Resumo da decisão judicial

A Justiça da capital paranaense julgou improcedentes os embargos apresentados pela Ligga Telecom, mantendo ativa uma cobrança superior a R$ 32 milhões contra a empresa. A decisão rejeitou todos os argumentos da ex-patrocinadora, incluindo a tese de que o rebaixamento do clube para a Série B justificaria o descumprimento financeiro do contrato. Como a dívida contava com garantia de carta fiança, o Furacão tem perspectiva de reaver os valores em breve.

O imbróglio jurídico entre o Athletico e a empresa de telecomunicações ganhou novos desdobramentos na última sexta-feira (14). A 12ª Vara Cível de Curitiba analisou a execução movida pelo clube após a rescisão do contrato de naming rights da Ligga Arena, oficializada em julho de 2025. Cabe recurso da sentença.

O acordo inicial previa vigência até 2038, totalizando R$ 209 milhões investidos ao longo de 15 anos, figurando na época como o terceiro maior contrato do gênero no país. No entanto, os pagamentos mensais cessaram em setembro de 2024.

Diante dos atrasos recorrentes, as partes firmaram um instrumento de confissão de dívida de R$ 3,48 milhões em janeiro de 2025. Com a manutenção da inadimplência nos meses seguintes, o clube optou pela rescisão contratual e aplicação das multas previstas. Em setembro, todas as referências visuais à marca foram removidas do estádio.

Argumentos da defesa e posicionamento do magistrado

Durante o processo, a Ligga tentou anular a execução sob alegação de ausência de título líquido e certo, apontando suposta quebra contratual prematura por parte do clube e desequilíbrio econômico-financeiro motivado pela queda da equipe para a Segunda Divisão.

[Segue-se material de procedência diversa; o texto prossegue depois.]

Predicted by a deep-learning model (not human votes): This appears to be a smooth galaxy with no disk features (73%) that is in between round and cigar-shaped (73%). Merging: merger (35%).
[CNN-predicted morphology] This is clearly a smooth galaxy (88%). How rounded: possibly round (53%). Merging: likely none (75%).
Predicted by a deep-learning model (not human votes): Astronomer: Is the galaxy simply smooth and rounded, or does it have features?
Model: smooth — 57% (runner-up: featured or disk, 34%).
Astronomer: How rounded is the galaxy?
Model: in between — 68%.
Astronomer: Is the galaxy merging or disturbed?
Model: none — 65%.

O juiz Lucas Cavalcanti da Silva, responsável pelo caso, pontuou que o instrumento previa rescisão sem necessidade de decisão judicial prévia em caso de inadimplência superior a 90 dias. Sobre o desempenho esportivo, o magistrado destacou que o contrato não vinculava os repasses financeiros à performance do time em campo.

A multa rescisória, estipulada em cerca de R$ 23,5 milhões — correspondente a 11,2% do valor global do acordo —, foi integralmente preservada, tendo o magistrado citado jurisprudência do Superior Tribunal de Justiça que valida penalidades de até 20% em situações análogas.

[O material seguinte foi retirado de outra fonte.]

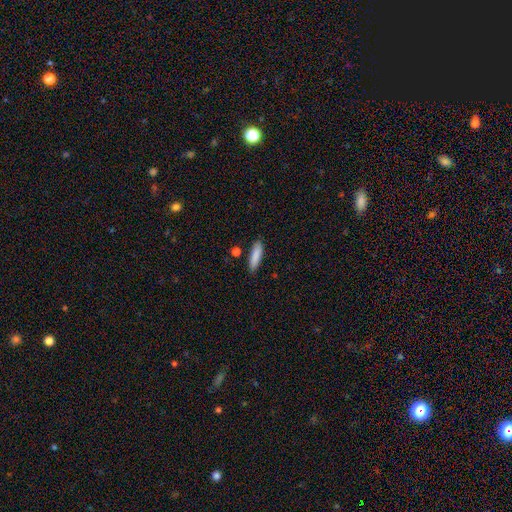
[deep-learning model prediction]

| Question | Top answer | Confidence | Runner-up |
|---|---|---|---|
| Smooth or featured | smooth | 87% | featured or disk (7%) |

Arena da Baixada, estádio do Athletico.

Perspectiva de injeção financeira e histórico de pioneirismo

Com a validação da cobrança e a existência de uma carta fiança apresentada pela empresa ao longo do litígio, a diretoria rubro-negra aguarda a liberação dos recursos para reforçar o fluxo de caixa. A defesa da empresa condenada ainda não se manifestou oficialmente sobre os próximos passos processuais.

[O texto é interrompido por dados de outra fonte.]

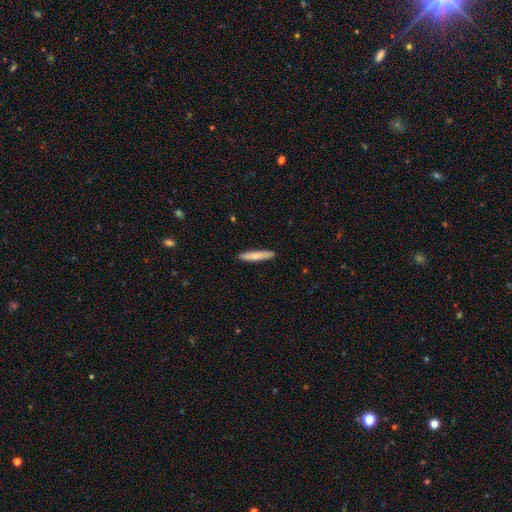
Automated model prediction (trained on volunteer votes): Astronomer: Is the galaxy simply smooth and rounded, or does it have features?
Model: smooth — 73%.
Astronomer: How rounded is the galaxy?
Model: cigar-shaped — 91%.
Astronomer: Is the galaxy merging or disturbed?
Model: none — 91%.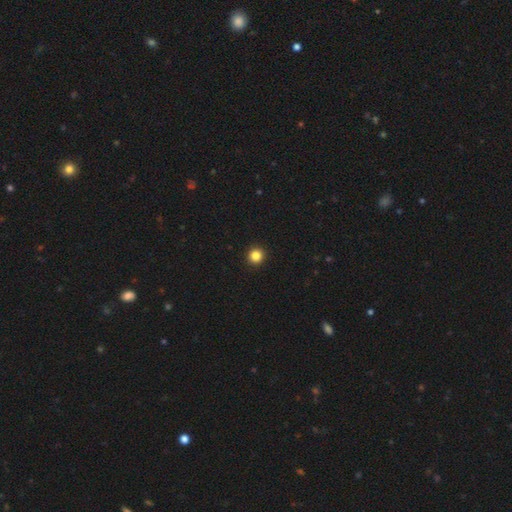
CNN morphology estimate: Smooth or featured? Predicted: smooth (p=0.86). How rounded? Predicted: round (p=0.95). Merging? Predicted: none (p=0.94).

O clube paranaense carrega o pioneirismo no setor de exploração de propriedades comerciais de arenas no Brasil. Há mais de duas décadas, em março de 2005, o estádio foi batizado como Kyocera Arena, em uma parceria pioneira com a fabricante japonesa de eletrônicos que injetava US$ 1,5 milhão anualmente, além de estampar a marca na camisa principal do time. O modelo de negócios só voltaria a ser replicado no cenário nacional anos mais tarde, consolidando a gestão athleticana como precursora nesse mercado.